From what I’ve read about the family, Mr. Couch’s parents have a criminal history that says they’re not good at being accountable or kind to others. This had to be instructive to Ethan, but certainly not in a way that would be good for him or anyone else.

Apparently Ethan’s mother thinks its okay to flee the country with her son so that he doesn’t have to face responsibility for his actions.  She was willing to support his lawyer’s ludicrous defense that Ethan’s privilege shielded him from knowing right from wrong–something which I believe is innate in all of us, regardless of how much money we have.

Despite his woeful lack of parenting, this recent time in jail may be the making of Ethan Couch.

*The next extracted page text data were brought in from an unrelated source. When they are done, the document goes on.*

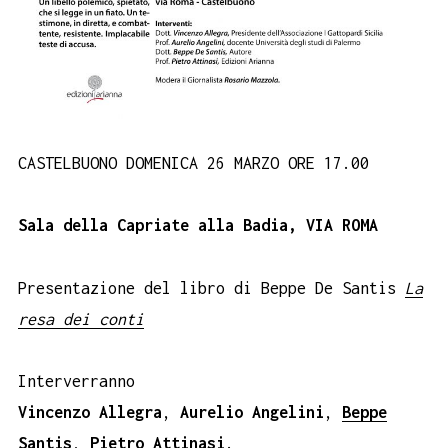
CASTELBUONO DOMENICA 26 MARZO ORE 17.00
Sala della Capriate alla Badia, VIA ROMA
Presentazione del libro di Beppe De Santis
La
resa dei conti
Interverranno
Vincenzo Allegra
,
Aurelio Angelini
,
Beppe
Santis
,
Pietro Attinasi
.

Big consequences can change character.

There came a time for me, that being on the parental (or family) payroll was not worth the price I had to pay. Having lots of pretty things, not having to look at price-tags and being casual about other adult responsibilities was no longer worth the price of no self respect.

I had to be able to like who I saw in the mirror. All the goodies that flowed down a river of parental largess were no longer worth it. Being immature and unaccountable for me, finally was akin to not being fully alive.

Being homeless in 2007 was part of a consequence that started getting me un-stuck in life. In the therapy world, we used to call it the ‘law of emotional inertia.’

Based on the scientific principle, it simply means that a person stuck in a problem behavior will continue to stay stuck until big enough consequences move them forward.

Sometimes those consequences never come. Let us hope that what is going on now for Mr. Couch is sufficient.

Parents, caregivers, let’s not spread ‘affluenza’ this season. Even if you are as broke as the proverbial church mice, it is possible to spread this malady.

It is spread when you teach by actions that your words and warnings are somehow laughable, and to be ignored. When you threaten repeatedly but never follow through. When you yell or hit rather than teach.

I wonder if the grandparents in the restaurant thought to ‘practice’ going out to dinner with their little ones. To show them how to act before.

To not proceed on the principle of (I’ve actually heard a parent say this) “I’m not going to tell them anything, if we go out and they act up, I’ll just tear them up later.”

Such behavior teaches only that adults are out of control. Is that the lesson that we want to provide?

I wonder if the grandparents thought to ignore the children not eating their food. Then, when the kids wanted more, saying a simple, quiet, firm ‘no.’ And then, leaving if a tantrum started.

It might mean the adults not finishing their own breakfast, but it would have taught a very valuable lesson. If you act inappropriately in public, you miss out on good things.

Another thought, once home,  require the children to earn the privilege of going out with their grandparents again. Such outings should be privileges, not just things the kids expect they will get to do.

What is ‘cute’ or worthy of an exasperated eye roll at age 5 is not going to be nearly as cute at age 15 when parents or grandparents are dealing with the juvenile justice officer. Kiddie drama might seem funny at a young age. I guarantee you that adolescent troubles are much less so.

It may be that Ethan Couch and his mother are beyond help. I don’t believe that. Ethan, if he is placed in a structured (maybe even boot-camp) environment might have a chance.

Deep down, he knows right from wrong. So does his mother.

Maybe some boot camp time would be good for her too.